The time has come to stop abandoning and betraying yourself for others. It's time to wash your body from head to toe with compassion, sit in the present moment and feel the air around you, do something new, and bet on yourself! You'll never go wrong.
- So, where have I been? I've been crying, laughing, sleeping, dancing, watering my plants, soothing bodily pains, attending many doctor visits, eating and not eating, screaming, praying, meditating, havening, doing fantastic breath work, and more. I've been doing the work in the background for my healing. It's been difficult but so worth it. I'm finally loving myself by giving myself the rest, support, and care I deserve—first and foremost.

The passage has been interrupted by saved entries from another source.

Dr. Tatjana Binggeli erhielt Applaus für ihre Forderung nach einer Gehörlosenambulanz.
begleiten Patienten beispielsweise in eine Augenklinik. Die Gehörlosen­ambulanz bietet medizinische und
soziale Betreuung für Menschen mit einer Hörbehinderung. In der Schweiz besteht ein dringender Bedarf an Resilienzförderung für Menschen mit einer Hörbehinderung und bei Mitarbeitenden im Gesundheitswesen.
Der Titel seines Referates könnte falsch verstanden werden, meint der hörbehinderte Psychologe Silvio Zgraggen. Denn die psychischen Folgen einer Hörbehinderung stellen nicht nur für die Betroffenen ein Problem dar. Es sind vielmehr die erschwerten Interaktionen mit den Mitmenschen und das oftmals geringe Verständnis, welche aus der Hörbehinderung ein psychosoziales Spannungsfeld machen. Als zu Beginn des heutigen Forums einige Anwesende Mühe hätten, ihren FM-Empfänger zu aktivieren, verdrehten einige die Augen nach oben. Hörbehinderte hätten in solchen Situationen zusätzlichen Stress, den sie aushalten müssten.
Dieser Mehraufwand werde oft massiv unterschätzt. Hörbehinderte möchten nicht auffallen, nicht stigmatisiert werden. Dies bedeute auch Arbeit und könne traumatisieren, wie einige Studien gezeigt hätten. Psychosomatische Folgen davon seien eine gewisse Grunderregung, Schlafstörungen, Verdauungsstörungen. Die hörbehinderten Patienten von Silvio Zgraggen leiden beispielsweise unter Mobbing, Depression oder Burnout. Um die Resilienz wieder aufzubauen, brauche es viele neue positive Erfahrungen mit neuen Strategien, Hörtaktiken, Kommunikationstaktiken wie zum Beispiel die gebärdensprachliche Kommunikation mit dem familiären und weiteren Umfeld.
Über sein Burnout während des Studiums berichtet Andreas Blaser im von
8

Thank you for accompanying me on this journey. Remember, you are worthy of deep healing and goodness. Prioritize your self-care and self-discovery. It's a journey worth taking.
I am sending you light energy today.
Vee
p.s. Yes, I'll be back to work to make your beloved bars. Also, expect some changes to the brand...

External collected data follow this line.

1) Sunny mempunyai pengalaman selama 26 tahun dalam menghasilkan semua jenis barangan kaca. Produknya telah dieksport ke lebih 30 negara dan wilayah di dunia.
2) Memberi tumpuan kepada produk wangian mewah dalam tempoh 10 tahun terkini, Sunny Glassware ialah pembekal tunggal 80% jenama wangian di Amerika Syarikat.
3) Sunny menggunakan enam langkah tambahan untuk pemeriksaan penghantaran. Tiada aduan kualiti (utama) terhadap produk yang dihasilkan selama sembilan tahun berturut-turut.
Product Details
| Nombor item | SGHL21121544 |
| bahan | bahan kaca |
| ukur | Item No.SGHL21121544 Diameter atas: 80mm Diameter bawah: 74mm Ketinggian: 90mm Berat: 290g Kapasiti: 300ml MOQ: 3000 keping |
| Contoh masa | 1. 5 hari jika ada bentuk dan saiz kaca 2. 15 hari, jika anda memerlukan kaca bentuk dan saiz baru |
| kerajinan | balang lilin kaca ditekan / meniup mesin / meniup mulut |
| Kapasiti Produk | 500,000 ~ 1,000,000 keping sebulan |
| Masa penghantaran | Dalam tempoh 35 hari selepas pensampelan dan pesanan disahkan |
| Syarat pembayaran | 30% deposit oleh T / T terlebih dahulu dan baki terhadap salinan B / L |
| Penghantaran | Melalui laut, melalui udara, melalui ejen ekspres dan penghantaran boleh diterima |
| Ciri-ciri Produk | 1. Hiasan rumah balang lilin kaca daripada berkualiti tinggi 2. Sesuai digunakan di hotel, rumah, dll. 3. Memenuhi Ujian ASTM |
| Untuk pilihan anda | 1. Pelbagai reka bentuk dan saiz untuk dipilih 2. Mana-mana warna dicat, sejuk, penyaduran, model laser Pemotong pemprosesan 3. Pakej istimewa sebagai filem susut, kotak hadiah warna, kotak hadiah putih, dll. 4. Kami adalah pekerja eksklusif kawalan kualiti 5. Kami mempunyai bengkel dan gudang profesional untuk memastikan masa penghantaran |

Good changes. Holistic changes.
Comments
Hi Vee, I’m so glad that you have entered into this journey of self care. It’s so difficult for west Indian women to care about themselves when they were taught always to care for others.
🫶🏽 yes to all of this the self work is not glamorous nor is it always for public consumption. I send hugs to you across state lines for all the falling apart and together you have been and are doing. It’s a process … your process and i encourage you to continue to honor it all. Therapy in the traditional sense ain’t for everyone. However we all need something healing in our lives and often that comes through surrendering to being open for help. Honored to read what you share.
Thank you for sharing your journey. I too am on my healing journey. It has been painful but also empowering. I don’t feel alone. Welcome back.